Après Obiang, la famille de Sassou Nguesso dans le viseur des juges français
Après le fils du président équato-guinéen Teodoro Obiang mis en examen, c'est la famille du président congolais Denis Sassou Nguesso qui est maintenant ciblée par la justice française dans sa complexe enquête dite des biens mal acquis.
Tout comme le Gabonais Omar Bongo, décédé depuis, et les Obiang, le président du Congo et sa famille sont visés depuis 2009 par une enquête sur leur patrimoine français. Elle a été déclenchée par une plainte de l'association Transparency International qui le soupçonnait d'avoir détourné, à son profit et au profit de sa famille et de son clan, une partie substantielle de la rente pétrolière du pays d'Afrique centrale.
Les juges financiers parisiens Roger Le Loire et René Grouman ne semblent guère avoir été impressionnés par M. Sassou Nguesso qui, en visite à Paris en avril 2013, leur avait dénié le droit d'investigation sur le patrimoine de sa famille en invoquant une entorse au principe de non-ingérence. Selon des sources proches de l'enquête, une quinzaine de véhicules de luxe ont été saisis la semaine dernière chez des membres de sa famille dans la riche banlieue parisienne de Neuilly-sur-Seine.
Les enquêteurs avaient déjà perquisitionné le 3 octobre 2014 dans la même ville un triplex de 300 m2. Ils sont convaincus que les réels propriétaires, dissimulés derrière des sociétés civiles immobilières (SCI), sont un couple de la famille, précisent les mêmes sources.

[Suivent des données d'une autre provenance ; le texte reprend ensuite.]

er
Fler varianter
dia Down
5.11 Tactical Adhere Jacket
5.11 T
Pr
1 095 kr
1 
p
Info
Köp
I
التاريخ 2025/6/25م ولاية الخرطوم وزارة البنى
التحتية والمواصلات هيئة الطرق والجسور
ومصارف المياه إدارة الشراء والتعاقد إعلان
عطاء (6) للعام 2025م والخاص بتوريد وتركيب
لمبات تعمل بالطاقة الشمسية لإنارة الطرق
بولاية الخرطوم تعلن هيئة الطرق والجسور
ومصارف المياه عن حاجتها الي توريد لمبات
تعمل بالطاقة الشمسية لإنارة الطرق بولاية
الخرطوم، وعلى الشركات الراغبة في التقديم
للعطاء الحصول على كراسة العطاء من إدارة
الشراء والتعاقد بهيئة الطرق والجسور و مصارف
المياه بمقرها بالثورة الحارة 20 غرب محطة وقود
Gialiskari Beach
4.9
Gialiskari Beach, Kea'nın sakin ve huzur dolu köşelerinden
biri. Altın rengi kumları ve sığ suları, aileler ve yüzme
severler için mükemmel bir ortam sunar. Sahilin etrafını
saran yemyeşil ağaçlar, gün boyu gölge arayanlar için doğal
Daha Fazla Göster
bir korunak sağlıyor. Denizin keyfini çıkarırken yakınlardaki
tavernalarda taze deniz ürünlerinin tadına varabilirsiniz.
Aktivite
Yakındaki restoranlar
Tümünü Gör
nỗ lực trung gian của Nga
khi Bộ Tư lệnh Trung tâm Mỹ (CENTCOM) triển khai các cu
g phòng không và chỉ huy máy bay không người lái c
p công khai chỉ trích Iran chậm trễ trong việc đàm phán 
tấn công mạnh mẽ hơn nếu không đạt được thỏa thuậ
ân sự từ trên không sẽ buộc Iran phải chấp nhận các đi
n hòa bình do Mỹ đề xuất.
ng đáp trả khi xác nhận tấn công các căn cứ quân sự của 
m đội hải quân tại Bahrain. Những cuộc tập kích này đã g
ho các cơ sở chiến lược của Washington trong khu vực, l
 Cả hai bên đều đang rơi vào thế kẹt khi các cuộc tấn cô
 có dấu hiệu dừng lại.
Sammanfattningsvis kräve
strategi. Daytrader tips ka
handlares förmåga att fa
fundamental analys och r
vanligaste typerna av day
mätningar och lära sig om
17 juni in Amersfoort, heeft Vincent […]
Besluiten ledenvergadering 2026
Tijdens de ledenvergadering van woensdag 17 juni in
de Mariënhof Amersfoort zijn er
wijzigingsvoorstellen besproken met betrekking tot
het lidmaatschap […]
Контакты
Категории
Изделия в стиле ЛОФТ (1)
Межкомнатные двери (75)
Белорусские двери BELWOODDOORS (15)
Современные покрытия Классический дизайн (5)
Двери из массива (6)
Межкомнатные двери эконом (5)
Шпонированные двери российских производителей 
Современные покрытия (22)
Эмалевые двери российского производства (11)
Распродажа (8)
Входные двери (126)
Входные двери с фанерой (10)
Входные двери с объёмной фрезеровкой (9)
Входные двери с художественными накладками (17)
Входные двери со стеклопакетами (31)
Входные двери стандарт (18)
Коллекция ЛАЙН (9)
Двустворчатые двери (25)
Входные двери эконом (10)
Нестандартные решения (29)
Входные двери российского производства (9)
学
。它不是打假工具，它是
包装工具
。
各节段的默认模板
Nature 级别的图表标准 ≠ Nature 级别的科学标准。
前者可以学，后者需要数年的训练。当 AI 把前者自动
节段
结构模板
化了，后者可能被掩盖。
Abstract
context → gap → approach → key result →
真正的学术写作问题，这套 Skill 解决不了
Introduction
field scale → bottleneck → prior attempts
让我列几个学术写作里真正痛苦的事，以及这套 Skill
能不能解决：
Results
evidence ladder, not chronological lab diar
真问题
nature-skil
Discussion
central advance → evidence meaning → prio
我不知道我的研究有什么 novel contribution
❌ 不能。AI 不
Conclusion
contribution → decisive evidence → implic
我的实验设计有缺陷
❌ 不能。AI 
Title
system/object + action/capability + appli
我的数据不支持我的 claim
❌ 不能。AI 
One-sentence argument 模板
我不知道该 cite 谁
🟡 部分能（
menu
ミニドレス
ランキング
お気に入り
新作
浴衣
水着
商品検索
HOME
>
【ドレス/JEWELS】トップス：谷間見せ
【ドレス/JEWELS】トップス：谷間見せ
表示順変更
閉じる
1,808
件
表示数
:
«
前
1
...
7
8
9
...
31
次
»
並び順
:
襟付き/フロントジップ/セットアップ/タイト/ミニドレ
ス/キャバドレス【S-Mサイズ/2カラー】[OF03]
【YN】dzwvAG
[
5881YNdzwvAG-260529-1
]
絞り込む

La pêche a été spectaculaire, selon un inventaire dressé à l'AFP par une source proche du dossier: bijoux, montres parfois serties de pierres précieuses, vêtements de marque pour certains encore munis de leur étiquette avec des prix s'élevant à plusieurs milliers d'euros. Mais aussi des factures d'achats de vêtements pour plus de 1,3 million d'euros entre février 2010 et janvier 2011. Quand ils ont demandé à une occupante de l'appartement d'ouvrir une valise cadenassée, les enquêteurs y ont trouvé pour plus de 250.000 euros et près de 150.000 dollars en liasses de grosses coupures, rapporte-t-elle.
Entendue début novembre, l'agent immobilier qui a conclu la transaction s'est souvenu d'une vente longue et compliquée car le couple a demandé des modifications avec des requêtes parfois démesurées comme une piscine sur la terrasse ou des dressings de 15m2.
"Le Congo, pays souverain"
Les travaux dans ce triplex acquis pour environ 2,3 millions d'euros en 2009 ont été évalués par les enquêteurs à environ 1,5 million, somme notamment réglée à un architecte d'intérieur par une société offshore de droit mauricien, Cipci International. Les enquêteurs pensent que le compte de cette dernière est essentiellement alimenté par le Trésor public congolais, poursuit une source proche de l'enquête.
Ces mouvements financiers intéressent les enquêteurs: dans le triplex de Neuilly, ils ont aussi saisi des ordres de transfert de fonds du Trésor de Brazzaville vers diverses sociétés, pour un montant de plus de 20 millions d'euros, entre juin 2010 et juillet 2012.
L'échevau de sociétés est complexe, mais les enquêteurs s'appuient notamment sur des signalements de Tracfin, la cellule antiblanchiment du ministère français des Finances. Ils s'intéressent par exemple à des virements d'un armateur congolais au bénéfice de sociétés d'aviation privée, d'un parc de loisir, de restaurants ou de traiteurs chics parisiens, rapporte une source proche du dossier.
En juillet, Tracfin s'étonnait des 18 millions réglés entre 2012 et 2014 à des architectes d'intérieur par des entités publiques congolaises, susceptibles de relever du recel de détournement de fonds publics, selon la cellule.
Tracfin a recommandé à la justice de s'intéresser aussi à divers achats immobiliers à Paris réalisés par des ressortissants congolais, notamment un avocat international proche du président Sassou Nguesso et qui gère deux SCI, rapporte la source.
Mais pour l'avocat parisien de la République du Congo, Me Jean-Pierre Versini-Campinchi, l'institution judiciaire française persiste à se mêler de ce qui ne la regarde pas. Il s'agit des finances du Congo, pays souverain, pas des finances de la France. Toute enquête de ce type est illégale au regard du droit international, dénonce-t-il.